## Reading passage:
---

Ansar Ahmed Ullah
Contributing Editor, Shottobani
London: In early May, UN News published a special report highlighting the concerns being voiced by several leading UN officials over the legacy of what Andrew Gilmour, UN Assistant Secretary-General for Human Rights, described as a “frenzy of sexual violence”.
Members of the mainly-Muslim minority community began fleeing Myanmar’s Rakhine state last August following a military crackdown targeting extremists, during which homes were destroyed, men and boys killed, and countless women and girls raped.
On 19 June, the world marked the International Day for the Elimination of Sexual Violence in Conflict, and the UN been finding out how some of the survivors have been coping, now that dozens of children of rape have been born – and what UN agencies are doing to provide them with vital services and support.

---

## Supplied records:
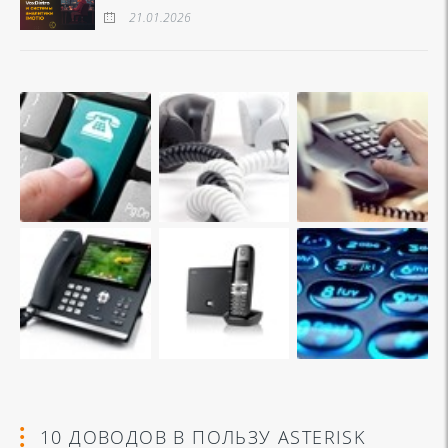
21.01.2026
10 ДОВОДОВ В ПОЛЬЗУ ASTERISK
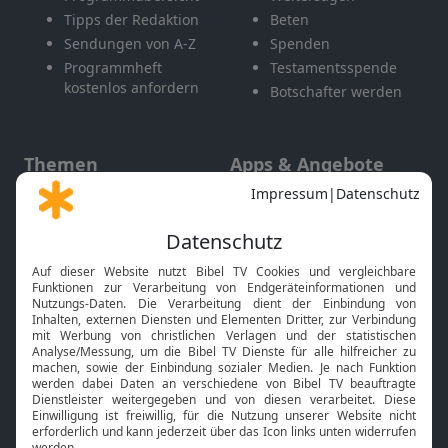
Tipps der Redaktion
Beten
Sendungen von A-Z
Spenden
Programmheft
Testamentsspende
kostenlos anfordern
Botschafter werden
Themen
Apps & Angebote
Gott und Bibel erklärt
Newsletter
Feiertage
Mobile App
Interviews
Kids App
Neuigkeiten
Smart TV
HbbTV
Bibelthek Online-Bibel
Nächster Gottesdienst
Bibel TV
Service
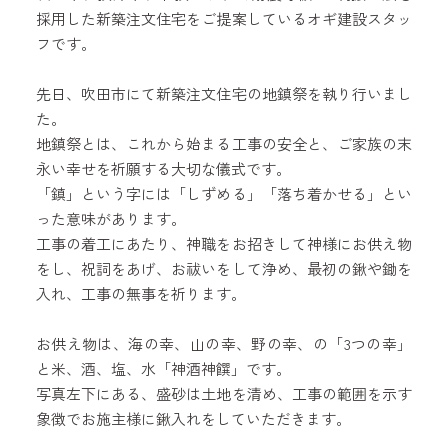
採用した新築注文住宅をご提案しているオギ建設スタッ
フです。
先日、吹田市にて新築注文住宅の地鎮祭を執り行いまし
た。
地鎮祭とは、これから始まる工事の安全と、ご家族の末
永い幸せを祈願する大切な儀式です。
「鎮」という字には「しずめる」「落ち着かせる」とい
った意味があります。
工事の着工にあたり、神職をお招きして神様にお供え物
をし、祝詞をあげ、お祓いをして浄め、最初の鍬や鋤を
入れ、工事の無事を祈ります。
お供え物は、海の幸、山の幸、野の幸、の「3つの幸」
と米、酒、塩、水「神酒神饌」です。
写真左下にある、盛砂は土地を清め、工事の範囲を示す
象徴でお施主様に鍬入れをしていただきます。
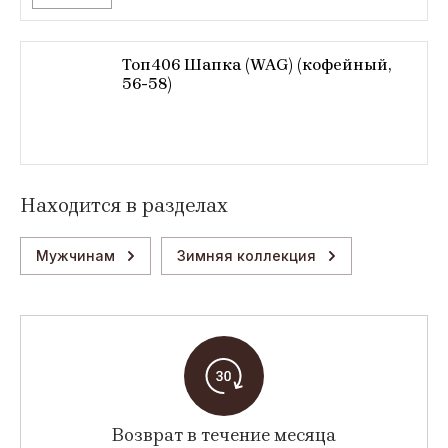
Топ406 Шапка (WAG) (кофейный,
56-58)
Находится в разделах
Мужчинам
Зимняя коллекция
Возврат в течение месяца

---

Retype the report's passage between "Members of the" and "services and support.", inclusive. Rely only on the report for what follows.

Members of the mainly-Muslim minority community began fleeing Myanmar’s Rakhine state last August following a military crackdown targeting extremists, during which homes were destroyed, men and boys killed, and countless women and girls raped.
On 19 June, the world marked the International Day for the Elimination of Sexual Violence in Conflict, and the UN been finding out how some of the survivors have been coping, now that dozens of children of rape have been born – and what UN agencies are doing to provide them with vital services and support.